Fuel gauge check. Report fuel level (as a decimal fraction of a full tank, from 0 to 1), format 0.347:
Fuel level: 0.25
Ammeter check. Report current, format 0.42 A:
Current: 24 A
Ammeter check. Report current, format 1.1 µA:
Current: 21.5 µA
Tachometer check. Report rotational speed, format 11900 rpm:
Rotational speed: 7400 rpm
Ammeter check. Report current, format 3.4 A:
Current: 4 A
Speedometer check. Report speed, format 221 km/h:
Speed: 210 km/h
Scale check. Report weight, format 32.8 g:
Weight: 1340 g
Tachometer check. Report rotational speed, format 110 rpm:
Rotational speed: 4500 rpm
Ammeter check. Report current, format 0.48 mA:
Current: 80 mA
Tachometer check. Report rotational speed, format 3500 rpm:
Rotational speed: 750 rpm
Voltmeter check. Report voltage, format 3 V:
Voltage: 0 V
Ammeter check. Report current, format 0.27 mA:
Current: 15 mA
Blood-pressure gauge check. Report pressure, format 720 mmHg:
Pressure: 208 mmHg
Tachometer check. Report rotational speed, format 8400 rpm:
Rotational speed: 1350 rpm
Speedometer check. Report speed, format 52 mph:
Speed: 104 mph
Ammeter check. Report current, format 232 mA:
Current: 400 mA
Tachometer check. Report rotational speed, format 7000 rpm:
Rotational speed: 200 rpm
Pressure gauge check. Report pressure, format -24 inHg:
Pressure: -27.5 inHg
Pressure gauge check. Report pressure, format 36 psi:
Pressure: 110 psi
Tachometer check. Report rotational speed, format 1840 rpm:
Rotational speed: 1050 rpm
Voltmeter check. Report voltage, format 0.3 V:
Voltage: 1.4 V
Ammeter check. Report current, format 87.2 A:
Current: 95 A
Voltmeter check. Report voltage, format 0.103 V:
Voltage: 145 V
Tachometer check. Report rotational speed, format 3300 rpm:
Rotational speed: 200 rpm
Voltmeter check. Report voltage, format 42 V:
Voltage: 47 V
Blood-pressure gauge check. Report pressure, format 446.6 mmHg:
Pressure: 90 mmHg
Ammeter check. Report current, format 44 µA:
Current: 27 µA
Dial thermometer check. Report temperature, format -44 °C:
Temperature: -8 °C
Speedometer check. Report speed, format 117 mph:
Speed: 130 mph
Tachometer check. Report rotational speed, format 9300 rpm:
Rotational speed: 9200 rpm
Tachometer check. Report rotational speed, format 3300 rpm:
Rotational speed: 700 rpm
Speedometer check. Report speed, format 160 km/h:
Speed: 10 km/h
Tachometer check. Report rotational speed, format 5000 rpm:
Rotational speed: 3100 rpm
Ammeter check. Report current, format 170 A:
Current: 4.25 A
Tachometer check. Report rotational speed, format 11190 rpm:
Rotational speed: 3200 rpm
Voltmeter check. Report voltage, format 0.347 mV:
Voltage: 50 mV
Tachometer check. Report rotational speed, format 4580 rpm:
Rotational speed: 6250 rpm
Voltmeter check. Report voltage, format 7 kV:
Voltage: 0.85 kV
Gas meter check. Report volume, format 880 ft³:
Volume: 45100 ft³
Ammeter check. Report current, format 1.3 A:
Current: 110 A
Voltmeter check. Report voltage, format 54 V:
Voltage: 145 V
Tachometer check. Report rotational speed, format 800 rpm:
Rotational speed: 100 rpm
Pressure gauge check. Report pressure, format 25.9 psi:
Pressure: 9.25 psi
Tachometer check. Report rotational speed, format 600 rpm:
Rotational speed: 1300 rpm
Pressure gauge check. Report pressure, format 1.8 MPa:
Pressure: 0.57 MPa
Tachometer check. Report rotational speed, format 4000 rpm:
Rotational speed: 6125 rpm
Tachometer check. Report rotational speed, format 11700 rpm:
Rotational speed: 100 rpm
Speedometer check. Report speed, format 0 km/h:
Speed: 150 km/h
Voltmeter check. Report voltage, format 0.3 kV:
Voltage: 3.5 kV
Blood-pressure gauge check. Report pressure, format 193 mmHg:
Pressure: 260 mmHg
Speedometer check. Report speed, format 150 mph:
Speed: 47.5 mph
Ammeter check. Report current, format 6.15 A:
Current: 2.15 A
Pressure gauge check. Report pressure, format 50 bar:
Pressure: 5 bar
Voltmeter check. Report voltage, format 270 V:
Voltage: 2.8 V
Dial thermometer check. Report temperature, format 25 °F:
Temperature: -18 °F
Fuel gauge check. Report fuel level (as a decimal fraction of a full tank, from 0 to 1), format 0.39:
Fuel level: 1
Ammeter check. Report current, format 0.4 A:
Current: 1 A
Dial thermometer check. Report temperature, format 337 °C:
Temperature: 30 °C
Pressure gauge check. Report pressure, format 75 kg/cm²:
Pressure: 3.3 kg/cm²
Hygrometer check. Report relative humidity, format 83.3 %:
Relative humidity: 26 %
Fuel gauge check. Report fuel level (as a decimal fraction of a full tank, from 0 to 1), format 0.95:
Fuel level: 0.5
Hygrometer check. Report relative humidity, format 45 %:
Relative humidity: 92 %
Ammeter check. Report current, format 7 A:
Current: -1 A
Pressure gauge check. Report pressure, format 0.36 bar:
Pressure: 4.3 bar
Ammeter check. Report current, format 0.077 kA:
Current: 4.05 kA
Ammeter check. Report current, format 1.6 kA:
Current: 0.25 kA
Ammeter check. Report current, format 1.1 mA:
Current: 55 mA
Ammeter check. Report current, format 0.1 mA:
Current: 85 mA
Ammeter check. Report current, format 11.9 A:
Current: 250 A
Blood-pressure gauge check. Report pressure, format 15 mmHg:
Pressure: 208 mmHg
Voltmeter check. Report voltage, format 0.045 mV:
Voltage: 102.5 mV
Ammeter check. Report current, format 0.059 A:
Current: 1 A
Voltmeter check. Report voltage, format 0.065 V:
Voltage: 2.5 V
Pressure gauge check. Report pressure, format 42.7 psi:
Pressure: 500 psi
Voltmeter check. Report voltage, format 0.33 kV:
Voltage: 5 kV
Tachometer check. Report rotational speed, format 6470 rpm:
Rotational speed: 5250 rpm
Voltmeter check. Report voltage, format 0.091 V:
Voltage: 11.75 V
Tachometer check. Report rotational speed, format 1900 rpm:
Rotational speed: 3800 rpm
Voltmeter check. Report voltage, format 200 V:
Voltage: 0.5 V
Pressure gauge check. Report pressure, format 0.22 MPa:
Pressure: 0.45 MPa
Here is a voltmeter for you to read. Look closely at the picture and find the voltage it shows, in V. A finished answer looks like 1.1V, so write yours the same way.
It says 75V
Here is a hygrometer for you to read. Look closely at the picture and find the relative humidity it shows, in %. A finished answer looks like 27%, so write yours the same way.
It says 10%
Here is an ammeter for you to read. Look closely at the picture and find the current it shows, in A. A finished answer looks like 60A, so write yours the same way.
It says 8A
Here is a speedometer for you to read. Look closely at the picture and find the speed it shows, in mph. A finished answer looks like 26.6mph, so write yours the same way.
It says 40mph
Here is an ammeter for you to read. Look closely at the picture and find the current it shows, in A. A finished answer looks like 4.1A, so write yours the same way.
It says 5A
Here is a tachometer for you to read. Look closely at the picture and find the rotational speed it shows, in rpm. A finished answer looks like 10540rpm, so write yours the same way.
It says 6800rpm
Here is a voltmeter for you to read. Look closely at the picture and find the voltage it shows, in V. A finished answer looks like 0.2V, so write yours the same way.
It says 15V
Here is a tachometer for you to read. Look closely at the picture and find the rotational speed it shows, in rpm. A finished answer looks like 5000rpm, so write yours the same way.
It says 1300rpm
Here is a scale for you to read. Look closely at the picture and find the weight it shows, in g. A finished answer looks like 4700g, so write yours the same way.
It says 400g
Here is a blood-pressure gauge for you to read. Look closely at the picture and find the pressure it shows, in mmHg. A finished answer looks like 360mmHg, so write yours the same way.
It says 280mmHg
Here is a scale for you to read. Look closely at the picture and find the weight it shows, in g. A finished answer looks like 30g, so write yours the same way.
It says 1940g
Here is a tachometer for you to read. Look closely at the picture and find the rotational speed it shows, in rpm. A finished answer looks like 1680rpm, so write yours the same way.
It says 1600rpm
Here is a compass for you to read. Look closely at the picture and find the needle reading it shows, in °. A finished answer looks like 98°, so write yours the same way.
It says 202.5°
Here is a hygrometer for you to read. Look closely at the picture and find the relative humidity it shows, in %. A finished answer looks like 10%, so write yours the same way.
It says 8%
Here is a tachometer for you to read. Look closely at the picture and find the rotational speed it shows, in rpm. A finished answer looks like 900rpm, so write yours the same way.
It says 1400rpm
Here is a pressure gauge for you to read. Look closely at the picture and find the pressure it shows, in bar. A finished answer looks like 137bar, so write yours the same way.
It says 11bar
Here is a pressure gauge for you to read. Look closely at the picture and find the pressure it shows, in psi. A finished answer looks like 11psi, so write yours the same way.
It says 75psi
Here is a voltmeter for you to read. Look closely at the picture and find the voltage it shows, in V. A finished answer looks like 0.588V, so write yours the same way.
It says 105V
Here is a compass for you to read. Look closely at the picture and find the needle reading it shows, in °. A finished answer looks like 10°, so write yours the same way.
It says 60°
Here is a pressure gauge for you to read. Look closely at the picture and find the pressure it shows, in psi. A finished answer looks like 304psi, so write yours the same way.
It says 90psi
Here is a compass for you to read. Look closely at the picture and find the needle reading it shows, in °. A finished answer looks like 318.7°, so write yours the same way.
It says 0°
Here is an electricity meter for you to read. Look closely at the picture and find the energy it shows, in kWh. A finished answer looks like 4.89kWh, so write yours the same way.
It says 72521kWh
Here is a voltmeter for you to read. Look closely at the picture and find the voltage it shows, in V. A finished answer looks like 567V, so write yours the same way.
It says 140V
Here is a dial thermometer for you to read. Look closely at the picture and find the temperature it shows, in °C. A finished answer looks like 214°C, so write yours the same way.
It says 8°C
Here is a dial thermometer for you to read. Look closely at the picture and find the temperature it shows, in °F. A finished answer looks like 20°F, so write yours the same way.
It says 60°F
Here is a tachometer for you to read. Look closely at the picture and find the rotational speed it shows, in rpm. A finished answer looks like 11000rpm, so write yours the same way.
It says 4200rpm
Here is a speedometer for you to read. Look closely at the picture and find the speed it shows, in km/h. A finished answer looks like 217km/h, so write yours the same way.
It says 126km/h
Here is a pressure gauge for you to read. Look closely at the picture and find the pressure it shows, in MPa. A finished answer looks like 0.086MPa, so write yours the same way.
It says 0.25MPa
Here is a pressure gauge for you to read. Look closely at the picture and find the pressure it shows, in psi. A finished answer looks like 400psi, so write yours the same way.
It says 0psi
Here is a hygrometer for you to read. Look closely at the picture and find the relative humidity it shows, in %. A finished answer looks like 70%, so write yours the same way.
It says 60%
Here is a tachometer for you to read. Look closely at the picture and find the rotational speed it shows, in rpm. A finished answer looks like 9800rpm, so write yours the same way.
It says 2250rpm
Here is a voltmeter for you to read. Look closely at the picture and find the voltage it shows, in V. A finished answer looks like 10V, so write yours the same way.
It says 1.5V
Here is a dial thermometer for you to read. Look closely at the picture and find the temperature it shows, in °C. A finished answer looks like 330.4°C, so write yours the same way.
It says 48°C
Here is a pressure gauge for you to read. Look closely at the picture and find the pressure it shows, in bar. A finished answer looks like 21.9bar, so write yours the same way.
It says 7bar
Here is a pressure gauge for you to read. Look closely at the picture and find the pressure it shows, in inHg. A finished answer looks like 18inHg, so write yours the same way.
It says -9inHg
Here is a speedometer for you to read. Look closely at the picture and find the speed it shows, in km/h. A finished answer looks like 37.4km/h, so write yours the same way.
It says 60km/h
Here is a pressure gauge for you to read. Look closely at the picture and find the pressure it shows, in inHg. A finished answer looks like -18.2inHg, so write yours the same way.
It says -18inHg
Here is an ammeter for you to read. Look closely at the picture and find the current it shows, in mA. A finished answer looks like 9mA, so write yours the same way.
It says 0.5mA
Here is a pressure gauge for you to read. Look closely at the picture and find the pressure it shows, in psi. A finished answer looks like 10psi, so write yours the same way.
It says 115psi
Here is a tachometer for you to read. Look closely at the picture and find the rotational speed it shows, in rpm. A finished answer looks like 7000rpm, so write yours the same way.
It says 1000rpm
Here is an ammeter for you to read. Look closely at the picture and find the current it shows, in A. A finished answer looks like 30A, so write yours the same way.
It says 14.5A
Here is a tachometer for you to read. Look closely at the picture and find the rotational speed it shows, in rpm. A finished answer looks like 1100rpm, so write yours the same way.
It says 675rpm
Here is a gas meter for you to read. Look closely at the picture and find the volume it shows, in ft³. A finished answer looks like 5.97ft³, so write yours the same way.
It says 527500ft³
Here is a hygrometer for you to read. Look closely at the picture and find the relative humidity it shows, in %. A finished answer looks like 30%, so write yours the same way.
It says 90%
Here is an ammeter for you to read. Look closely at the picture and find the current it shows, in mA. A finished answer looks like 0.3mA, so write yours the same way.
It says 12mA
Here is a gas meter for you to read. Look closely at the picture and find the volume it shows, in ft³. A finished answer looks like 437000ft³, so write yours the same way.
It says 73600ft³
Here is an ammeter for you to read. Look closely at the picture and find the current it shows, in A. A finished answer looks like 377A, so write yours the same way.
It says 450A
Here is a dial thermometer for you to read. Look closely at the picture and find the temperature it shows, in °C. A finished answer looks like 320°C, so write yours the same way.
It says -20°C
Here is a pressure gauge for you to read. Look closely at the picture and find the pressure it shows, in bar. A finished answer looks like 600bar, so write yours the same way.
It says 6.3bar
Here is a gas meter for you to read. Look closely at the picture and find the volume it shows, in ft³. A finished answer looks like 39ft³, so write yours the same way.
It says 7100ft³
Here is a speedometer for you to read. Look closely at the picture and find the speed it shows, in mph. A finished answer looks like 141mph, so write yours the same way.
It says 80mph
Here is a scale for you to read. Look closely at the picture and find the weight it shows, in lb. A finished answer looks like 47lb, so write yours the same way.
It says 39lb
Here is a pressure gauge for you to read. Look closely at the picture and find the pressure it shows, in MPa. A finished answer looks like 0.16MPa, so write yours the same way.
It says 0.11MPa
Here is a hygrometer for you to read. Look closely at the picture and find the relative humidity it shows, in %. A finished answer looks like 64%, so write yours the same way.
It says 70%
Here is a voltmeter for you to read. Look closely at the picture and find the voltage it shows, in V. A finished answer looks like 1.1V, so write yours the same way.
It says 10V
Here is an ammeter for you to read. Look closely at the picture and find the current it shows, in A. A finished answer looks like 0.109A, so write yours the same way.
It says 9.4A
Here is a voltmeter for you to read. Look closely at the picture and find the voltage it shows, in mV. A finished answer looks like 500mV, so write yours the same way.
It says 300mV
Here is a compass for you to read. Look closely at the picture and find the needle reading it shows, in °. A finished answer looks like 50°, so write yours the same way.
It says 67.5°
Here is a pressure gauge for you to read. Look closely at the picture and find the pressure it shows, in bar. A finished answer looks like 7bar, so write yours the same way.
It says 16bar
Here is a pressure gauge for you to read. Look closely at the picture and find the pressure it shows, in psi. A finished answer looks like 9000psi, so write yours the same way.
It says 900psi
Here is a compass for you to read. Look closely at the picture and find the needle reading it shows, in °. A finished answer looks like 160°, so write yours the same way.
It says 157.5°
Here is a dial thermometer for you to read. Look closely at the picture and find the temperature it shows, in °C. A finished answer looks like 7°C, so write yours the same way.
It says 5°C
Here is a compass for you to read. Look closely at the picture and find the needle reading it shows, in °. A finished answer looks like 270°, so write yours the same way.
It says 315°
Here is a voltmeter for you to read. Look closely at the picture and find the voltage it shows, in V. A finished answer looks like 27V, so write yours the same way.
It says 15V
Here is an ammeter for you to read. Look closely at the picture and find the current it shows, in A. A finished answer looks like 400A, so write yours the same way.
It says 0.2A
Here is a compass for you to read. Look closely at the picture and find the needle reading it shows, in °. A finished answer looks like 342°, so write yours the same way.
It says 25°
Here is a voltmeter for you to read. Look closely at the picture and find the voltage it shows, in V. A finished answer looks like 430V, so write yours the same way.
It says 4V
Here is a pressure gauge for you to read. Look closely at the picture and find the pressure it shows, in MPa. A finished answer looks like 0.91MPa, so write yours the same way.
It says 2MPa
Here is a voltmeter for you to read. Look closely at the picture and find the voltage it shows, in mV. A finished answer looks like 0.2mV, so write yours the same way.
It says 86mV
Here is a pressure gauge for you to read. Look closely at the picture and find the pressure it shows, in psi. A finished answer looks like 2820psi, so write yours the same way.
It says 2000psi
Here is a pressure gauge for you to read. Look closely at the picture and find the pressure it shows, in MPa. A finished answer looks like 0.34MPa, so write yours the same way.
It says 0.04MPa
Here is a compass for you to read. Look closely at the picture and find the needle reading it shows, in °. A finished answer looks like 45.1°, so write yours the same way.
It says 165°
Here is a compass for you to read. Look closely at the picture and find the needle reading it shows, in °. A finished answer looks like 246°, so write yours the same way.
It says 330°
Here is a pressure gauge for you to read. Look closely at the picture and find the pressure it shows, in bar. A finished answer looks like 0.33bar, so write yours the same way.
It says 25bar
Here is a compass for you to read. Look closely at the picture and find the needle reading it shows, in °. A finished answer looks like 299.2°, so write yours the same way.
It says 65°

******

### Required action
Repeat the part of the material that opens with the line containing "Pressure gauge check. Report pressure, format 0.36" and closes with the line containing "Voltage: 102.5 mV", including both of those lines.

### Exercise result
Pressure gauge check. Report pressure, format 0.36 bar:
Pressure: 4.3 bar
Ammeter check. Report current, format 0.077 kA:
Current: 4.05 kA
Ammeter check. Report current, format 1.6 kA:
Current: 0.25 kA
Ammeter check. Report current, format 1.1 mA:
Current: 55 mA
Ammeter check. Report current, format 0.1 mA:
Current: 85 mA
Ammeter check. Report current, format 11.9 A:
Current: 250 A
Blood-pressure gauge check. Report pressure, format 15 mmHg:
Pressure: 208 mmHg
Voltmeter check. Report voltage, format 0.045 mV:
Voltage: 102.5 mV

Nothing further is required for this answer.